Instruction: From the blog post announcing the TabGLM paper, extract the passage starting with "Introduction" and going on through "retrieval and QA.", copying it word for word.

Excerpted text:
Please enable JavaScript in your browser.

“TabGLM: Tabular Graph Language Model for Learning Transferable Representations through Multi-Modal Consistency Minimization” accepted at AAAI 2025 - fltech - Technology Blog of Fujitsu Research

fltech - Technology Blog of Fujitsu Research

A technology blog where Fujitsu researchers talk about a variety of topics

“TabGLM: Tabular Graph Language Model for Learning Transferable Representations through Multi-Modal Consistency Minimization” accepted at AAAI 2025

Introduction

Hello! I am Maria Xenochristou, a Senior Researcher at the Artificial Intelligence Laboratory of Fujitsu Research of America. I study deep learning architectures for tabular data, as well as table retrieval and QA.

Recently, our research paper "TabGLM: Tabular Graph Language Model for Learning Transferable Representations through Multi-Modal Consistency Minimization" was accepted at AAAI 2025, one of the top conferences in AI.

  • Title: "TabGLM: Tabular Graph Language Model for Learning Transferable Representations through Multi-Modal Consistency Minimization"

Data for analysis:
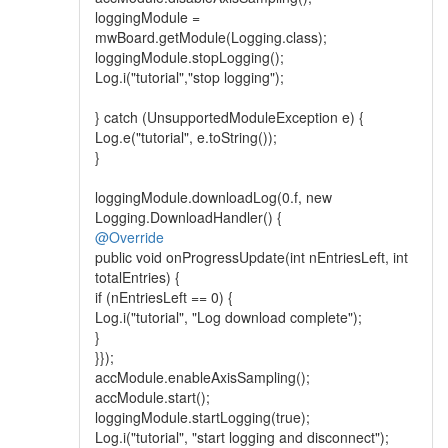
loggingModule =
mwBoard.getModule(Logging.class);
loggingModule.stopLogging();
Log.i("tutorial","stop logging");
} catch (UnsupportedModuleException e) {
Log.e("tutorial", e.toString());
}
loggingModule.downloadLog(0.f, new
Logging.DownloadHandler() {
@Override
public void onProgressUpdate(int nEntriesLeft, int
totalEntries) {
if (nEntriesLeft == 0) {
Log.i("tutorial", "Log download complete");
}
}});
accModule.enableAxisSampling();
accModule.start();
loggingModule.startLogging(true);
Log.i("tutorial", "start logging and disconnect");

Task answer:
Introduction

Hello! I am Maria Xenochristou, a Senior Researcher at the Artificial Intelligence Laboratory of Fujitsu Research of America. I study deep learning architectures for tabular data, as well as table retrieval and QA.